January was an interesting month for memory, with several factors affecting the market. Here’s where things are today:
DDR3 – after falling to $11/$17/$37 for 1G/2G/4G PC/laptop modules, DDR3 rallied some and now stands at $12.50/$20.50/$40.00. This was caused by a couple of things:
- Chinese New Year – US vendors stocked up to bide the week while Asia suppliers are out.
- Due to the Sandy Bridge production problems, some newly produced modules were not compatible with the Sandy Bridge technology. In order to grab their needed quantity of modules that would work with Sandy Bridge, computer makers bought up the shelf stock of older production model modules which were not having compatibility problems.
- Most chip manufacturers are converting to new, smaller dies but are having some yield issues, so are not producing as many chips as they forecasted
The x16 in all technologies continues to get a premium of price versus their computing x4 and x8 equivalents, largely due to consumer electronics strength and need. PC133/SDRAM usage is down significantly, though the Samsung 8x16 is still the most popular item we see in shortage. DDR1 usage has also decreased significantly over the last two quarters, and pricing is stable, though not many parts are getting moved around. DDR2 is still the most active among x16 product and is a bit tight in the market with stable pricing that has not fallen for a quarter. DDR3 is becoming more widely used, but product from chip manufacturers is still not available to a large part of the open market. Pricing is coming down some, since new technology pricing always does.

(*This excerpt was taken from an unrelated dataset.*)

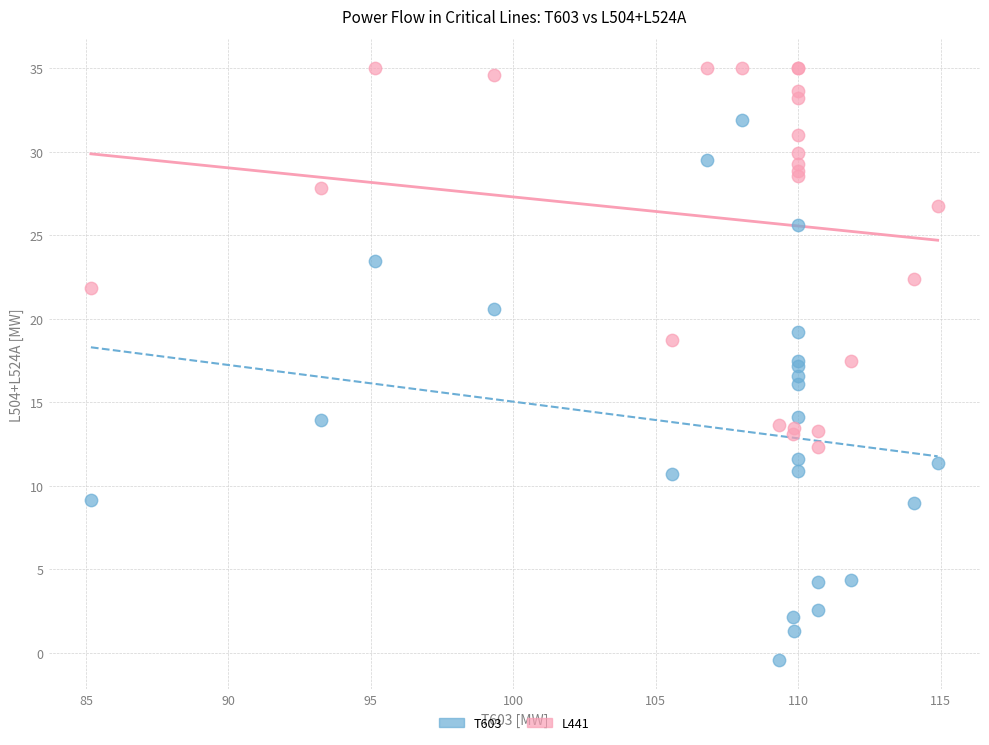

Which series has the widest spread of Y values?

T603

Most large block NAND chips (densities 2GB or more) have increased in price significantly in the last six weeks, especially since mid January. 8GB MLC have gone from an average of $4.75 to $6.00, 8GB SLC from $5.50 to $7.50. 16GB & 32GB are the other sizes mainly hit with the pricing hikes, while 64GB has increased a smaller fraction and 128GB maintains about the same price. (The 128GB stays flat because even though it’s tight in delivery, as a new technology it still has a downward pricing momentum – so the two cancel each other out, in essence).